## Begin SUPPLIED RECORDS

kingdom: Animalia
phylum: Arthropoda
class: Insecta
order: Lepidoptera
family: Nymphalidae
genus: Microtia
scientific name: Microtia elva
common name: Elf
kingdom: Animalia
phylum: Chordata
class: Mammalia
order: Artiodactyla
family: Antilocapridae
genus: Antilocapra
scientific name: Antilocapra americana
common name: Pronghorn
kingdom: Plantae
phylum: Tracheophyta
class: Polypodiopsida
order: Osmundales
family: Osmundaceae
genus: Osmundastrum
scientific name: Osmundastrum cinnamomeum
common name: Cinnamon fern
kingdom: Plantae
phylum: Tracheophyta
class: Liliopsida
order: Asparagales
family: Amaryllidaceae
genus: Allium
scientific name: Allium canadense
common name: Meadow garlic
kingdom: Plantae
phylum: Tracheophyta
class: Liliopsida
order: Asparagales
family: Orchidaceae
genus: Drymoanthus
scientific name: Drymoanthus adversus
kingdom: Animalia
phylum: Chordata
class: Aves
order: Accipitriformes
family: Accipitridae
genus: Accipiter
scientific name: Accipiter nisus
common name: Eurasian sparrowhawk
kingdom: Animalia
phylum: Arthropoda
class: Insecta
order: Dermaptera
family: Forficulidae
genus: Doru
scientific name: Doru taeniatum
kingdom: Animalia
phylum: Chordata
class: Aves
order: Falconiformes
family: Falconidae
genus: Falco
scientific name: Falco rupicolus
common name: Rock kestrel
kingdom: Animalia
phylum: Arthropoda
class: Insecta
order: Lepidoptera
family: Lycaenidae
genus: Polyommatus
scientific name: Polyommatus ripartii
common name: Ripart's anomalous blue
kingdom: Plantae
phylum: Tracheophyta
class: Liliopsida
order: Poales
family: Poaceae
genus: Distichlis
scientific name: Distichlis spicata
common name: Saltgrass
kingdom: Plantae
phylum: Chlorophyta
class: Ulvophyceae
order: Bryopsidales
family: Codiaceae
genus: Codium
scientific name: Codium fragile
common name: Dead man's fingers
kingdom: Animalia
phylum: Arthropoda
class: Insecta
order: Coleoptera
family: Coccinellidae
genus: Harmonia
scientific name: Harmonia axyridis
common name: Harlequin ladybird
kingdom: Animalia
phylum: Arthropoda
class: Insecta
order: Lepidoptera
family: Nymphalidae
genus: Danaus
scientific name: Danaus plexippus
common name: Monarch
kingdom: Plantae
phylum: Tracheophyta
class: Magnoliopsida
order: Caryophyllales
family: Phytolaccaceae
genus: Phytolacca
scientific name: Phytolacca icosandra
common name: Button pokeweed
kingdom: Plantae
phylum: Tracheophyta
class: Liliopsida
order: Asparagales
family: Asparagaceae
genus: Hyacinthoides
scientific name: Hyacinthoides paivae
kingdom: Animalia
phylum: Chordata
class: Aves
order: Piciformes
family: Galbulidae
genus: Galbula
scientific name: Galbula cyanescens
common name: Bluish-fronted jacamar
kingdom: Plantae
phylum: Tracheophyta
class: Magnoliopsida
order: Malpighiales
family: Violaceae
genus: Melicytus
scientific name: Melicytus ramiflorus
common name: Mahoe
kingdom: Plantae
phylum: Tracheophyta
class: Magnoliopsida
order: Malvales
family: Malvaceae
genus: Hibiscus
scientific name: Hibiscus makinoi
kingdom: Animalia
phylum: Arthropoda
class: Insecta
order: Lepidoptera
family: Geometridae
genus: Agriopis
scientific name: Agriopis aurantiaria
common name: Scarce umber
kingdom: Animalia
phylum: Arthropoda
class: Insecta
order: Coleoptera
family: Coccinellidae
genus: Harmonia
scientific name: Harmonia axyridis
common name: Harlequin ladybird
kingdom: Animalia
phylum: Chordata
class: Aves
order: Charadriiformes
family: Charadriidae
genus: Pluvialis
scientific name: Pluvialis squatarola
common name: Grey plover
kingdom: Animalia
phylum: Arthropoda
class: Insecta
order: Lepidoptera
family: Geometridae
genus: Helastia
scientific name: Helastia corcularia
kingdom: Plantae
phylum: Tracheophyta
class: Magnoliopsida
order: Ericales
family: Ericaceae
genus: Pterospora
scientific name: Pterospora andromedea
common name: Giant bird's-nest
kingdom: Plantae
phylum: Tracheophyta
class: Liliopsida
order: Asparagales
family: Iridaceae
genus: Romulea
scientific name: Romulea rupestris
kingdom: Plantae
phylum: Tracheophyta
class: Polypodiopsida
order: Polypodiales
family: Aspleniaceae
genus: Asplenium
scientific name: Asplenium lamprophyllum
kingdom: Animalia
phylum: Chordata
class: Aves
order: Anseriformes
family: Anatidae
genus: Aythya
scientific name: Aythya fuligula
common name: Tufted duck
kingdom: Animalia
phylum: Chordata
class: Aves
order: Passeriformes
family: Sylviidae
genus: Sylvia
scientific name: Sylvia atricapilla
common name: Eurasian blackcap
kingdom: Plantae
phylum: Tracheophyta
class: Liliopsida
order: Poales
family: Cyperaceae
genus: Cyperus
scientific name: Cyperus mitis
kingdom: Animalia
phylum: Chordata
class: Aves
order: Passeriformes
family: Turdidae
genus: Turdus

## End SUPPLIED RECORDS

(INSTRUCTIONS TO FOLLOW) Write out all the items again, swapping "common name" for "vernacular name" wherever it appears and leaving everything else the same.

(FULL SOLUTION)
kingdom: Animalia
phylum: Arthropoda
class: Insecta
order: Lepidoptera
family: Nymphalidae
genus: Microtia
scientific name: Microtia elva
vernacular name: Elf
kingdom: Animalia
phylum: Chordata
class: Mammalia
order: Artiodactyla
family: Antilocapridae
genus: Antilocapra
scientific name: Antilocapra americana
vernacular name: Pronghorn
kingdom: Plantae
phylum: Tracheophyta
class: Polypodiopsida
order: Osmundales
family: Osmundaceae
genus: Osmundastrum
scientific name: Osmundastrum cinnamomeum
vernacular name: Cinnamon fern
kingdom: Plantae
phylum: Tracheophyta
class: Liliopsida
order: Asparagales
family: Amaryllidaceae
genus: Allium
scientific name: Allium canadense
vernacular name: Meadow garlic
kingdom: Plantae
phylum: Tracheophyta
class: Liliopsida
order: Asparagales
family: Orchidaceae
genus: Drymoanthus
scientific name: Drymoanthus adversus
kingdom: Animalia
phylum: Chordata
class: Aves
order: Accipitriformes
family: Accipitridae
genus: Accipiter
scientific name: Accipiter nisus
vernacular name: Eurasian sparrowhawk
kingdom: Animalia
phylum: Arthropoda
class: Insecta
order: Dermaptera
family: Forficulidae
genus: Doru
scientific name: Doru taeniatum
kingdom: Animalia
phylum: Chordata
class: Aves
order: Falconiformes
family: Falconidae
genus: Falco
scientific name: Falco rupicolus
vernacular name: Rock kestrel
kingdom: Animalia
phylum: Arthropoda
class: Insecta
order: Lepidoptera
family: Lycaenidae
genus: Polyommatus
scientific name: Polyommatus ripartii
vernacular name: Ripart's anomalous blue
kingdom: Plantae
phylum: Tracheophyta
class: Liliopsida
order: Poales
family: Poaceae
genus: Distichlis
scientific name: Distichlis spicata
vernacular name: Saltgrass
kingdom: Plantae
phylum: Chlorophyta
class: Ulvophyceae
order: Bryopsidales
family: Codiaceae
genus: Codium
scientific name: Codium fragile
vernacular name: Dead man's fingers
kingdom: Animalia
phylum: Arthropoda
class: Insecta
order: Coleoptera
family: Coccinellidae
genus: Harmonia
scientific name: Harmonia axyridis
vernacular name: Harlequin ladybird
kingdom: Animalia
phylum: Arthropoda
class: Insecta
order: Lepidoptera
family: Nymphalidae
genus: Danaus
scientific name: Danaus plexippus
vernacular name: Monarch
kingdom: Plantae
phylum: Tracheophyta
class: Magnoliopsida
order: Caryophyllales
family: Phytolaccaceae
genus: Phytolacca
scientific name: Phytolacca icosandra
vernacular name: Button pokeweed
kingdom: Plantae
phylum: Tracheophyta
class: Liliopsida
order: Asparagales
family: Asparagaceae
genus: Hyacinthoides
scientific name: Hyacinthoides paivae
kingdom: Animalia
phylum: Chordata
class: Aves
order: Piciformes
family: Galbulidae
genus: Galbula
scientific name: Galbula cyanescens
vernacular name: Bluish-fronted jacamar
kingdom: Plantae
phylum: Tracheophyta
class: Magnoliopsida
order: Malpighiales
family: Violaceae
genus: Melicytus
scientific name: Melicytus ramiflorus
vernacular name: Mahoe
kingdom: Plantae
phylum: Tracheophyta
class: Magnoliopsida
order: Malvales
family: Malvaceae
genus: Hibiscus
scientific name: Hibiscus makinoi
kingdom: Animalia
phylum: Arthropoda
class: Insecta
order: Lepidoptera
family: Geometridae
genus: Agriopis
scientific name: Agriopis aurantiaria
vernacular name: Scarce umber
kingdom: Animalia
phylum: Arthropoda
class: Insecta
order: Coleoptera
family: Coccinellidae
genus: Harmonia
scientific name: Harmonia axyridis
vernacular name: Harlequin ladybird
kingdom: Animalia
phylum: Chordata
class: Aves
order: Charadriiformes
family: Charadriidae
genus: Pluvialis
scientific name: Pluvialis squatarola
vernacular name: Grey plover
kingdom: Animalia
phylum: Arthropoda
class: Insecta
order: Lepidoptera
family: Geometridae
genus: Helastia
scientific name: Helastia corcularia
kingdom: Plantae
phylum: Tracheophyta
class: Magnoliopsida
order: Ericales
family: Ericaceae
genus: Pterospora
scientific name: Pterospora andromedea
vernacular name: Giant bird's-nest
kingdom: Plantae
phylum: Tracheophyta
class: Liliopsida
order: Asparagales
family: Iridaceae
genus: Romulea
scientific name: Romulea rupestris
kingdom: Plantae
phylum: Tracheophyta
class: Polypodiopsida
order: Polypodiales
family: Aspleniaceae
genus: Asplenium
scientific name: Asplenium lamprophyllum
kingdom: Animalia
phylum: Chordata
class: Aves
order: Anseriformes
family: Anatidae
genus: Aythya
scientific name: Aythya fuligula
vernacular name: Tufted duck
kingdom: Animalia
phylum: Chordata
class: Aves
order: Passeriformes
family: Sylviidae
genus: Sylvia
scientific name: Sylvia atricapilla
vernacular name: Eurasian blackcap
kingdom: Plantae
phylum: Tracheophyta
class: Liliopsida
order: Poales
family: Cyperaceae
genus: Cyperus
scientific name: Cyperus mitis
kingdom: Animalia
phylum: Chordata
class: Aves
order: Passeriformes
family: Turdidae
genus: Turdus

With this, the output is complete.